I had this moment where I thought ‘Oh, well of course the fact that this mushroom only exists at a certain time of the year --this must be some kind of a keyhole for me to recognize the northern Thai regional cuisine. In a way it’s what keeps things special for me when I go back to Thailand, I know that I’m going to find something there --whatever time of year I go-- that I may only be able to get there, in that time. It just makes me want to go back again, and again, and again.
What surprises you most about Thailand?
People having pride in what they do, even if they’re surprised that a foreigner would be interested in this stuff. I also said earlier that most Thai folks view foreigners as incapable of understanding the food or even wanting it. Not being able to eat it. There’s a phrase they’ll ask that basically translates to, “Are you able to?” Not “do you want to?” — are you able?
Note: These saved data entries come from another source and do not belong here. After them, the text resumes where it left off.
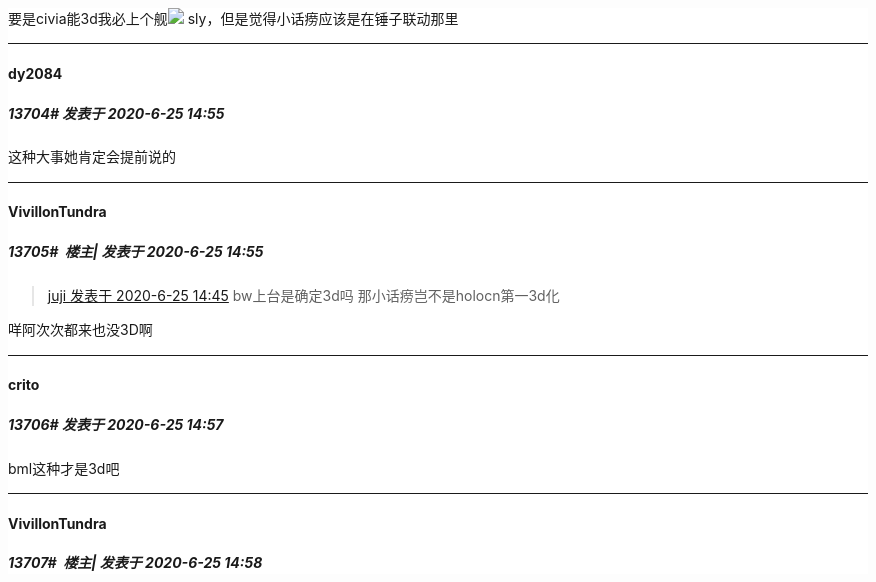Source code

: 
要是civia能3d我必上个舰<img src="https://static.saraba1st.com/image/smiley/face2017/035.png" referrerpolicy="no-referrer">
sly，但是觉得小话痨应该是在锤子联动那里







-----

####  dy2084  
##### 13704#       发表于 2020-6-25 14:55




这种大事她肯定会提前说的







-----

####  VivillonTundra  
##### 13705#         楼主| 发表于 2020-6-25 14:55



<blockquote><a href="httphttps://bbs.saraba1st.com/2b/forum.php?mod=redirect&amp;goto=findpost&amp;pid=47947417&amp;ptid=1942338" target="_blank">juji 发表于 2020-6-25 14:45</a>
bw上台是确定3d吗 那小话痨岂不是holocn第一3d化</blockquote>
咩阿次次都来也没3D啊







-----

####  crito  
##### 13706#       发表于 2020-6-25 14:57




bml这种才是3d吧







-----

####  VivillonTundra  
##### 13707#         楼主| 发表于 2020-6-25 14:58



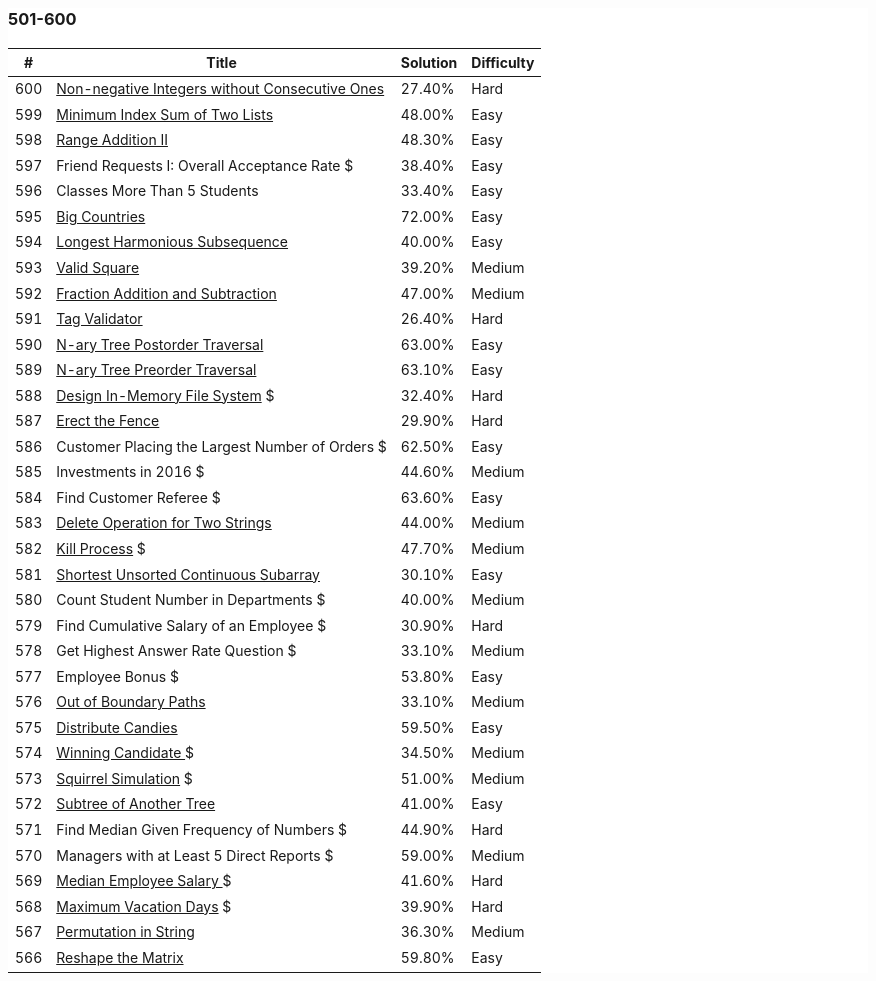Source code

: ### 501-600
| # | Title | Solution | Difficulty |
|---| ----- | -------- | ---------- |
|600|[Non-negative Integers without Consecutive Ones](https://github.com/grandyang/LeetCode-All-In-One/issues/600)|27.40%|Hard|
|599|[Minimum Index Sum of Two Lists](https://github.com/grandyang/LeetCode-All-In-One/issues/599)|48.00%|Easy|
|598|[Range Addition II](https://github.com/grandyang/LeetCode-All-In-One/issues/598)|48.30%|Easy|
|597|Friend Requests I: Overall Acceptance Rate  $|38.40%|Easy|
|596|Classes More Than 5 Students|33.40%|Easy|
|595|[Big Countries](https://github.com/grandyang/LeetCode-All-In-One/issues/595)|72.00%|Easy|
|594|[Longest Harmonious Subsequence](https://github.com/grandyang/LeetCode-All-In-One/issues/594)|40.00%|Easy|
|593|[Valid Square](https://github.com/grandyang/LeetCode-All-In-One/issues/593)|39.20%|Medium|
|592|[Fraction Addition and Subtraction](https://github.com/grandyang/LeetCode-All-In-One/issues/592)|47.00%|Medium|
|591|[Tag Validator](https://github.com/grandyang/LeetCode-All-In-One/issues/591)|26.40%|Hard|
|590|[N-ary Tree Postorder Traversal](https://github.com/grandyang/LeetCode-All-In-One/issues/590)|63.00%|Easy|
|589|[N-ary Tree Preorder Traversal](https://github.com/grandyang/LeetCode-All-In-One/issues/589)|63.10%|Easy|
|588|[Design In-Memory File System](https://github.com/grandyang/LeetCode-All-In-One/issues/588) $|32.40%|Hard|
|587|[Erect the Fence](https://github.com/grandyang/LeetCode-All-In-One/issues/587)|29.90%|Hard|
|586|Customer Placing the Largest Number of Orders  $|62.50%|Easy|
|585|Investments in 2016 $|44.60%|Medium|
|584|Find Customer Referee  $|63.60%|Easy|
|583|[Delete Operation for Two Strings](https://github.com/grandyang/LeetCode-All-In-One/issues/583)|44.00%|Medium|
|582|[Kill Process](https://github.com/grandyang/LeetCode-All-In-One/issues/582) $|47.70%|Medium|
|581|[Shortest Unsorted Continuous Subarray](https://github.com/grandyang/LeetCode-All-In-One/issues/581)|30.10%|Easy|
|580|Count Student Number in Departments  $|40.00%|Medium|
|579|Find Cumulative Salary of an Employee  $|30.90%|Hard|
|578|Get Highest Answer Rate Question  $|33.10%|Medium|
|577|Employee Bonus  $|53.80%|Easy|
|576|[Out of Boundary Paths](https://github.com/grandyang/LeetCode-All-In-One/issues/576)|33.10%|Medium|
|575|[Distribute Candies](https://github.com/grandyang/LeetCode-All-In-One/issues/575)|59.50%|Easy|
|574|[Winning Candidate ](https://github.com/grandyang/LeetCode-All-In-One/issues/574) $|34.50%|Medium|
|573|[Squirrel Simulation](https://github.com/grandyang/LeetCode-All-In-One/issues/573) $|51.00%|Medium|
|572|[Subtree of Another Tree](https://github.com/grandyang/LeetCode-All-In-One/issues/572)|41.00%|Easy|
|571|Find Median Given Frequency of Numbers  $|44.90%|Hard|
|570|Managers with at Least 5 Direct Reports $|59.00%|Medium|
|569|[Median Employee Salary ](https://github.com/grandyang/LeetCode-All-In-One/issues/569) $|41.60%|Hard|
|568|[Maximum Vacation Days](https://github.com/grandyang/LeetCode-All-In-One/issues/568) $|39.90%|Hard|
|567|[Permutation in String](https://github.com/grandyang/LeetCode-All-In-One/issues/567)|36.30%|Medium|
|566|[Reshape the Matrix](https://github.com/grandyang/LeetCode-All-In-One/issues/566)|59.80%|Easy|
You won a James Beard Award for your Saveur magazine essay “The Star of Siam: Thai Curries.” What’s the secret to a good curry?
The ingredients might seem disparate, but when you make one of the curries in these recipes, you discover that, through careful cooking, they come together into something delicious. It's not really difficult to make curries from scratch, but it takes patience. In Thai Buddhism, there's a word, sati. It means mindfulness. That's what making a curry takes.
You’re a huge fan of the city of Chiang Mai. What keeps you coming back again and again?
You can still drive down the road and find an incredible larb restaurant, with people cooking outside on a grill. The same type of food that’s been around for a long time. The temples are getting busier and more focused on collecting money to grow bigger, but they’re still old, beautiful temples. You still run into the old folks and a friendly vibe remains.
What Thai dish do you wish more people would try?
The reason I'm so passionate about the food that we do is that I really am trying to introduce dishes that you are unlikely to see in the United States...We're trying to do really damn faithful renditions of these dishes, which often aren't crowd pleasers filled with coconut milk and lime juice or anything like that. Those are the things I wish received the most attention. I want to get people interested in that.
Why do you think Thai food is so special?
It's exciting to the palate. You can eat at 20 farm-to-table restaurants, and things start to turn to finger paint. You paint with 20 colors and it all turns to brown. Everything starts tasting brown. How many times will you eat wild mushrooms with foie gras? All of a sudden you taste a chopped duck salad with lime, herbs and toasted rice, it's exciting. It's just palate fatigue, and I get that too with Thai food.